Among the issues that a governance committee must address: What are the decision rights of the system? Who gets to add or subtract reports over time? One problem with current systems for performance management is that such rights are so distributed that finance staff tend to deliver the kind of reports that the head of their own business unit wants, whether or not such reports make sense for the company as a whole. The result is a proliferation of different data definitions and poorly integrated data. We recommend a more centralized approach—like the one used at the beverage company—that starts from the top but also consults broadly throughout the organization to ensure that the chosen KPIs are relevant to all parts of the business.
Putting all these elements in place takes time—in our experience, anywhere from six months, to get some of the basic building blocks in place, to as much as three years to create a fully integrated and automated performance management system.
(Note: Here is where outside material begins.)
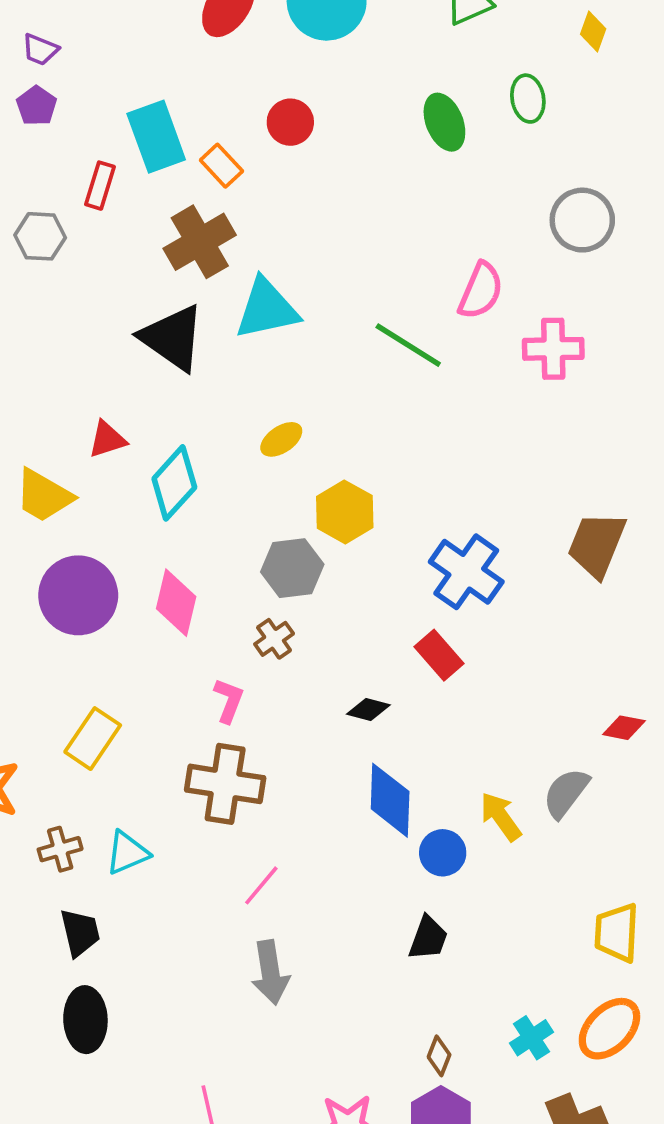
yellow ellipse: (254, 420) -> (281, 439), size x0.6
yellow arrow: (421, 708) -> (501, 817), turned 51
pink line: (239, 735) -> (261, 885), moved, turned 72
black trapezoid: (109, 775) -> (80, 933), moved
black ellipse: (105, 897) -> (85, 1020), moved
Most organizations will find themselves traveling along what we call the “performance management maturity curve.” (See Exhibit 2.)
The starting point is the definition of comprehensive metrics and KPIs and a common data taxonomy. Once that foundation is in place, the finance function can begin to focus on providing in-depth business analytics and insight. Eventually, the entire system will be built around a standardized set of reports and executive dashboards. And once those are in place, the organization can attend to how these reports and dashboards are configured to maximize ease of use, including the use of visual displays to portray the most important trends in the data.
BCG has distilled its experience working with companies as they travel along the maturity curve into 12 general principles. (See “Twelve Principles of World-Class Performance Management.”) When managers follow these general principles, each step in the process along the maturity curve releases considerable value, in terms of both a more value-adding finance function and better business decisions.